A menu appears in front of me on a shabby piece of paper, the offerings broken into three categories: first plate, second plate, and dessert. Even though it’s in English, I’m still confused. I would ask Mal how it works, but she seems to be avoiding my gaze, so when the server arrives beside me, I wait for camera woman to order first, then say, “I’ll have the same,” without the slightest clue what I’ll be eating.
Minutes later, the server returns with several bottles of wine for the table, along with giant baskets of bread. The last thing I need after being awake for thirty-six hours is more wine, but thebread is another story. I grab a plain white dinner roll and marvel at how it could possibly be the best thing I’ve ever consumed.
“Let’s start with a toast!” Inez holds up a glass of red wine, and the rest of the table does the same, except Mr. Indecent Shorts, who is busy doing quad stretches next to the table.
“To the journey!” Inez declares. “Saúde!”
“Saúde!” everyone echoes, and I fumble for my water glass to join in on the cheers.
“When I talk about the Camino with people who are unfamiliar with it,” Inez monologues, “most people assume it’s one path that leads you to Santiago. But the Camino is a dozen different paths all heading in the same direction. You can start in France or Spain or Portugal. You can walk one hundred kilometers or five hundred or a thousand, if you want, and there are different variations along the way. Religious pilgrims would start the journey from their own front door, and whatever path they took—that was their Camino.”
She pauses for a moment to take another sip of her wine, and all seven pairs of eyes stay glued to her, waiting for her to finish. There’s something lovely about the cadence of her voice, something mystical and effortlessly captivating about her. “I love that about the Camino.” She sighs. “Everyone is walking to the same place but getting there in their own way, at their own pace.”
Several murmurs of agreement ripple around the table. Mr. Indecent Shorts even stops stretching for a moment to nod enthusiastically. Inez takes another sip of wine and smiles. “I am blessed to be your guide for this individual journey that we will take together. Now.”
She claps her hands together. “I like to begin each tour with introductions. I am Inez Oliveira, and my pronouns are she/her. I’m a Cancer, originally from São Paulo, but I moved to Europe for university and never left! I’m a trans lesbian, and I live with my wife in Lisboa when I’m not trekking. I’m the founder ofBeatrix Tours, and I’ve done eight different Camino routes a total of sixty-three times. This will be trek sixty-four.”

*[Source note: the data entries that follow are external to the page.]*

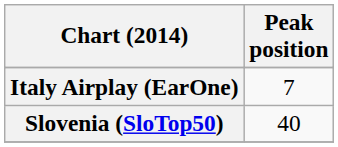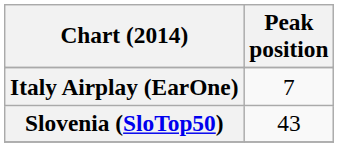Slovenia (SloTop50) | Peak position: 40 -> 43
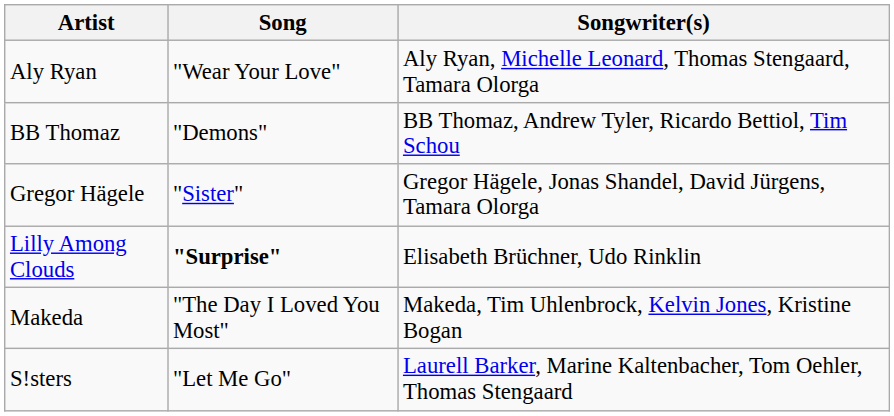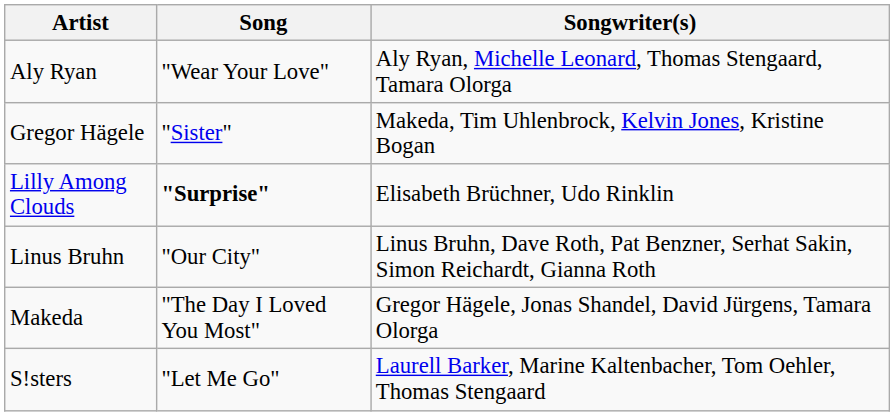- row: BB Thomaz | "Demons" | BB Thomaz, Andrew Tyler, Ricardo Bettiol, Tim Schou
Gregor Hägele | Songwriter(s): Gregor Hägele, Jonas Shandel, David Jürgens, Tamara Olorga -> Makeda, Tim Uhlenbrock, Kelvin Jones, Kristine Bogan
+ row: Linus Bruhn | "Our City" | Linus Bruhn, Dave Roth, Pat Benzner, Serhat Sakin, Simon Reichardt, Gianna Roth
Makeda | Songwriter(s): Makeda, Tim Uhlenbrock, Kelvin Jones, Kristine Bogan -> Gregor Hägele, Jonas Shandel, David Jürgens, Tamara Olorga
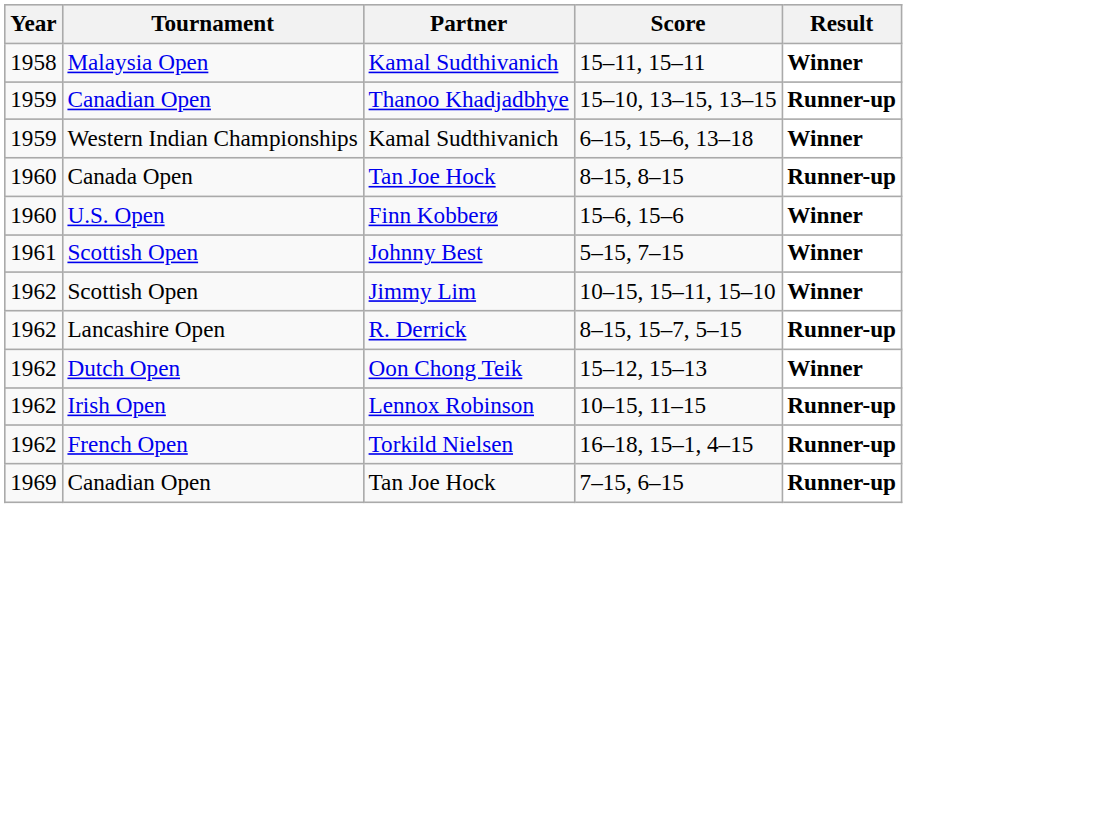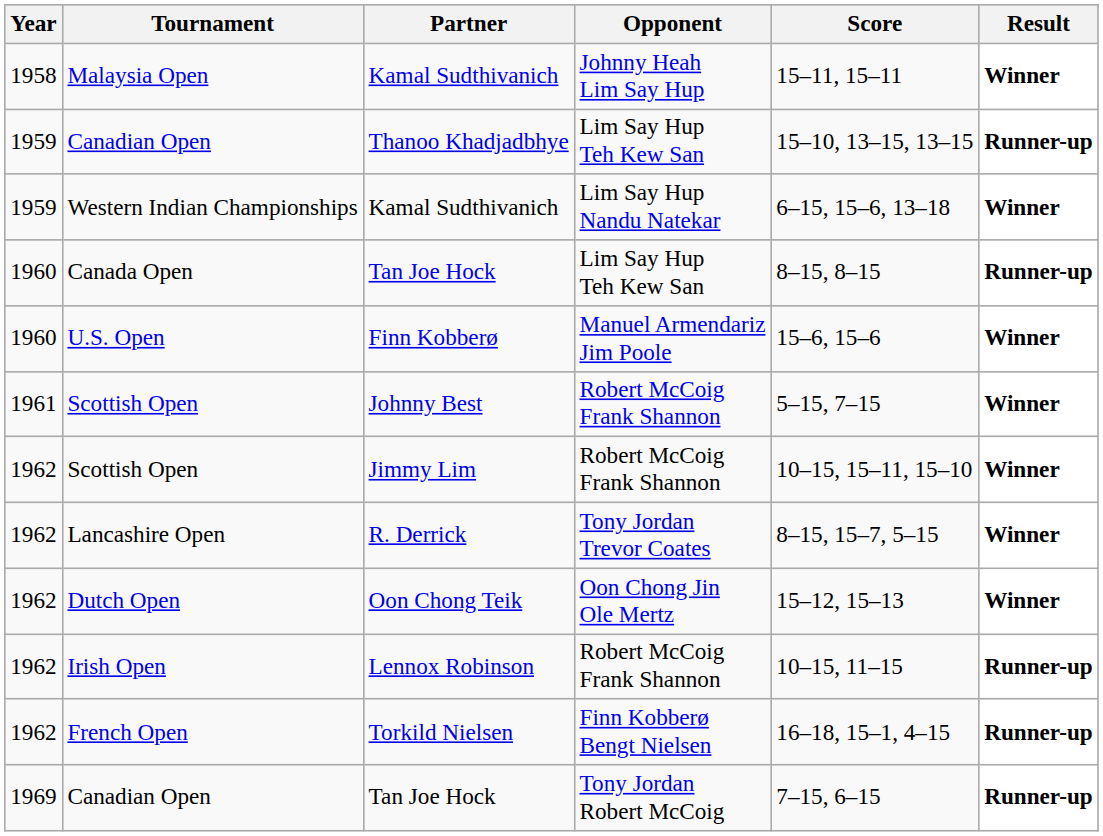+ column: Opponent | Johnny Heah Lim Say Hup | Lim Say Hup Teh Kew San | Lim Say Hup Nandu Natekar | Lim Say Hup Teh Kew San | Manuel Armendariz Jim Poole | Robert McCoig Frank Shannon | Robert McCoig Frank Shannon | Tony Jordan Trevor Coates | Oon Chong Jin Ole Mertz | Robert McCoig Frank Shannon | Finn Kobberø Bengt Nielsen | Tony Jordan Robert McCoig
Lancashire Open | Result: Runner-up -> Winner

“Saúde to that!” shouts the older white lady with the blond coif.
“Obrigada.” Inez does a small curtsy. “I would love for each of you to tell us your name, where you’re from, and any other details you want to share. You do not have to disclose anything about your gender or sexuality, if you don’t want to,” she adds. This caveat confuses me even more than the menu, but no one else seems bothered by it. Mal bites off a hunk of bread across from me, looking nonplussed.
I am very plussed. “I do want you to tell us what brought you to the Camino, though,” Inez adds. “In my experience, no one comes to the Camino only to walk. We are all called to the Camino for one reason or another. I was twenty-two when I did my first Camino, and I was not in a good place. I was horribly depressed because I was stuck living as a man. I was called to the Camino so I could escape the societal pressures that were trapping me in a false life.”